DETROIT—Kia is “pushing hard” to make the GT4 Stinger sports car concept come to production, as the Korean brand looks to broaden its rear-wheel-drive strategy and expand into new segments, a top U.S. executive said Thursday.
“We’re not making any announcements, but we’d love to see this car on the road in Detroit in the near future,” said Michael Sprague, Kia’s executive vice president of sales and marketing.
Speaking at an Automotive Press Association luncheon, Sprague said the Stinger has received “tremendous response” after its reveal in January at the Detroit auto show. It has since hit the international show circuit and has made appearances in Geneva and Russia. The 2+2 coupe has a turbocharged 2.0-liter four-cylinder pushing out 315 hp and runs on a race car chassis. The Stinger would serve as a halo car for Kia, which has never had a true sports car.

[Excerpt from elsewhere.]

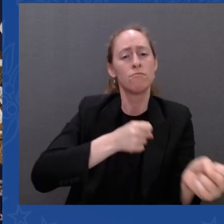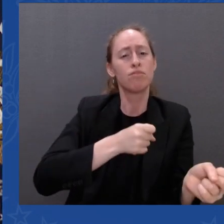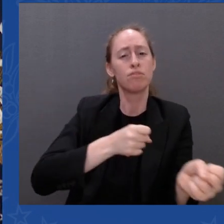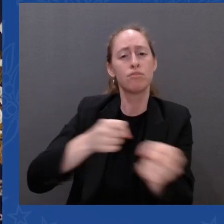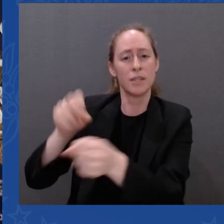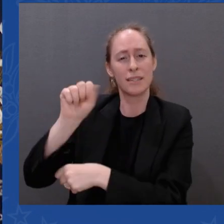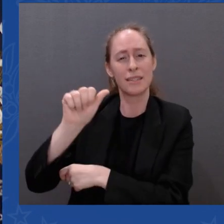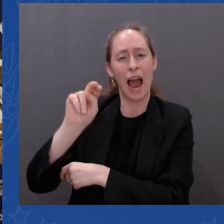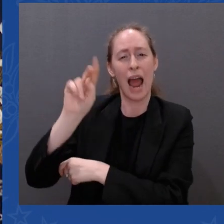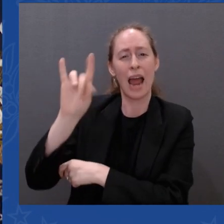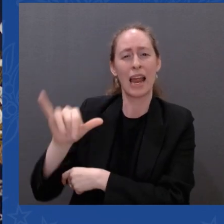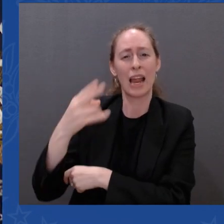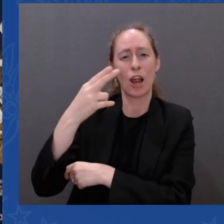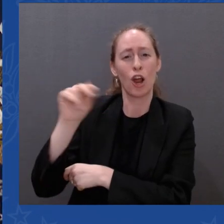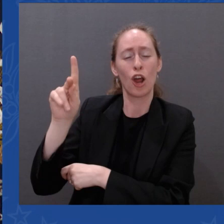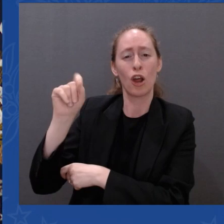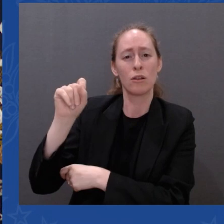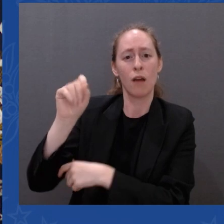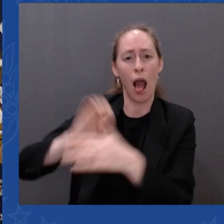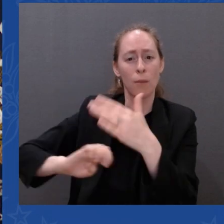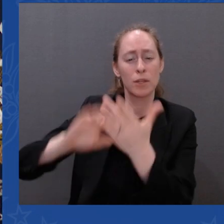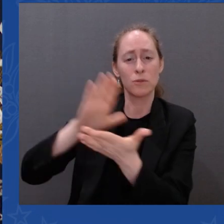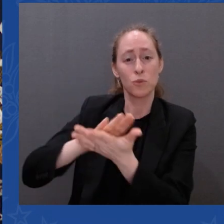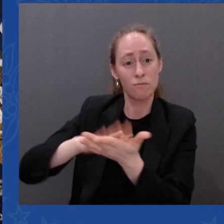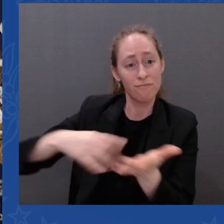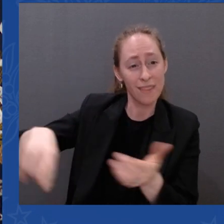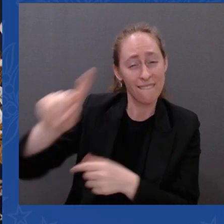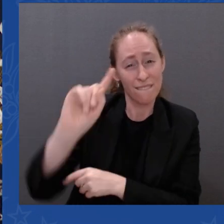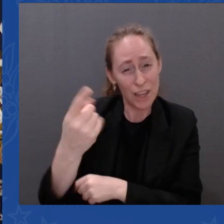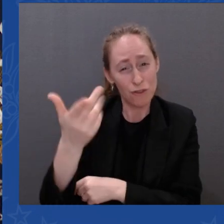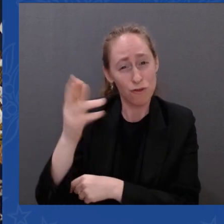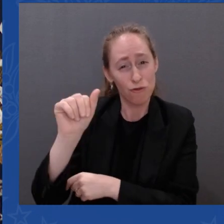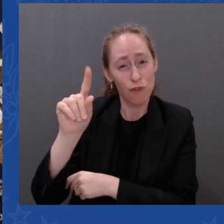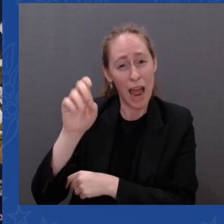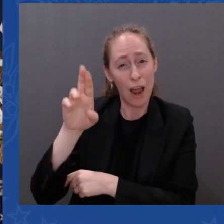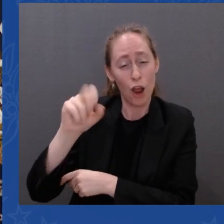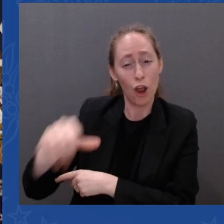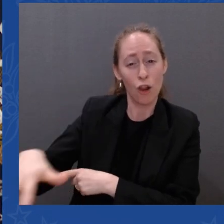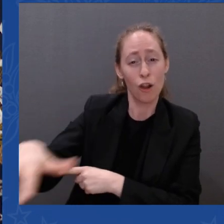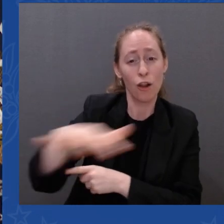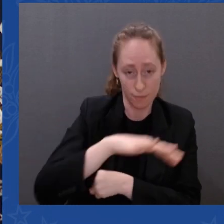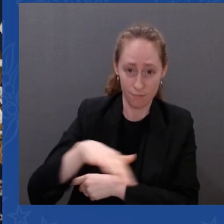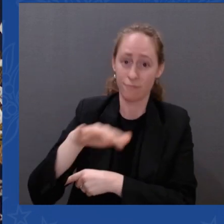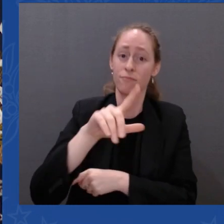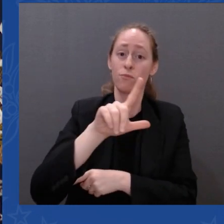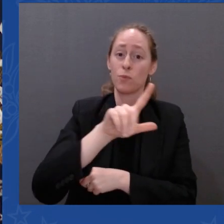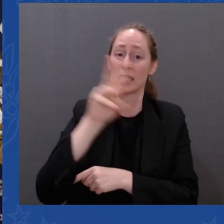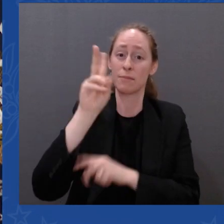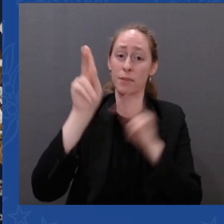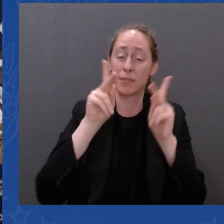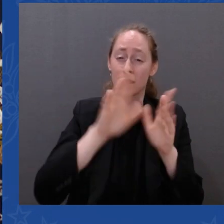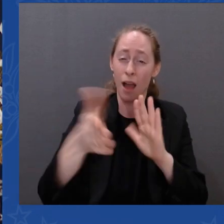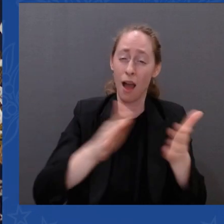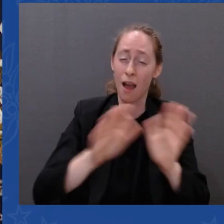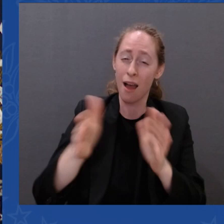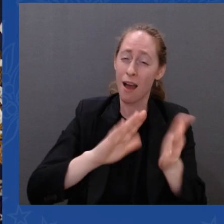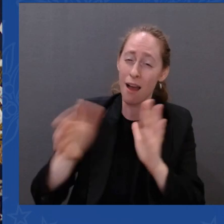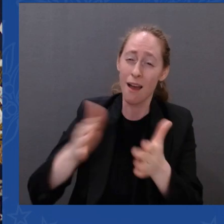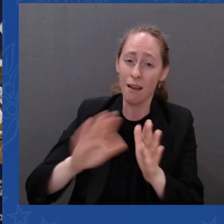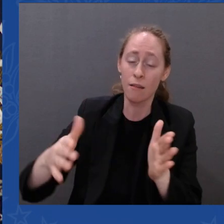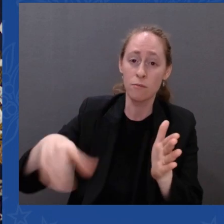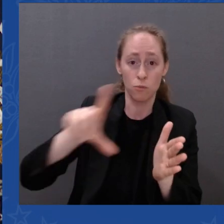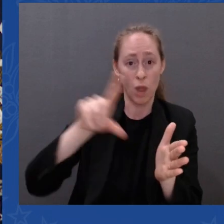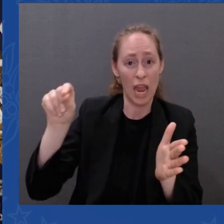incidents of gunfires reported on school grounds. Marjory Stoneman Douglas High School in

“We see an opportunity in the market for it,” Sprague said.
The Stinger has reportedly been the subject of internal debate at Kia. Design chief Peter Schreyer has been a vocal supporter, though other executives in South Korea are believed to be less enthusiastic that the brand can support a sports car.
A production version of the Stinger would join the Kia K900 sedan, which launched in March and is Kia’s first foray into the rear-wheel-drive segment, as premium cars in the brand’s showrooms. The K900 is a large, V-8-powered luxury car that pushes out 420 hp and starts at $60,400. A commonly added VIP package that adds a 12.3-inch LCD instrument cluster, reclining rear seats, and advanced smart cruise control, pushes the sticker to $66,400. Sprague said the K900 will serve as a test case for consumers’ reaction to rear-wheel-drive cars from Kia and could influence if the brand expands in that area. There was never any doubt the K900 would be rear-wheel-drive, he said, as it will compete against full-sized luxury cars from BMW, Mercedes, and Lexus.
“This segment—absolutely,” must be RWD, Sprague said. “There are certain things that you have to have.”
The K900 name also allows Kia to potentially add other vehicles using a similar nomenclature. Though it’s rear-wheel-drive, Sprague characterized the K900 as a premium luxury car, rather than as a sports sedan.
“The consumers we’re going after are looking for something different,” he said.
The launch of the K900 comes as Kia eyes expansion while celebrating its 20th anniversary of sales in the United States. It launched 16 new or refreshed vehicles from 2009-2013. Volume increased 13 percent in April and is up 7 percent this year to 186,682 units. About 40 percent of its cars sold in the U.S. market are manufactured at its factory in West Point, Georgia, a spokesman said.
Later this year, it will launch an electric-powered variant of the Kia Soul on the West Coast before expanding its sales across the country in 2015. It will be available mainly through leasing, and it will debut Kia’s next generation of UVO in-car connectivity. Kia will also launch the Sedona minivan this year, which has been redesigned with more-premium styling and a range of new electronics.
The product blitz comes as Kia works to change the perception of it as a cut-rate brand with poor quality. Sprague is quick to point to strengthening residual values and improved performances in J.D. Power and Associates rankings.
“This is really important because there are still a lot of people who still have the perception of the old Kia,” he said.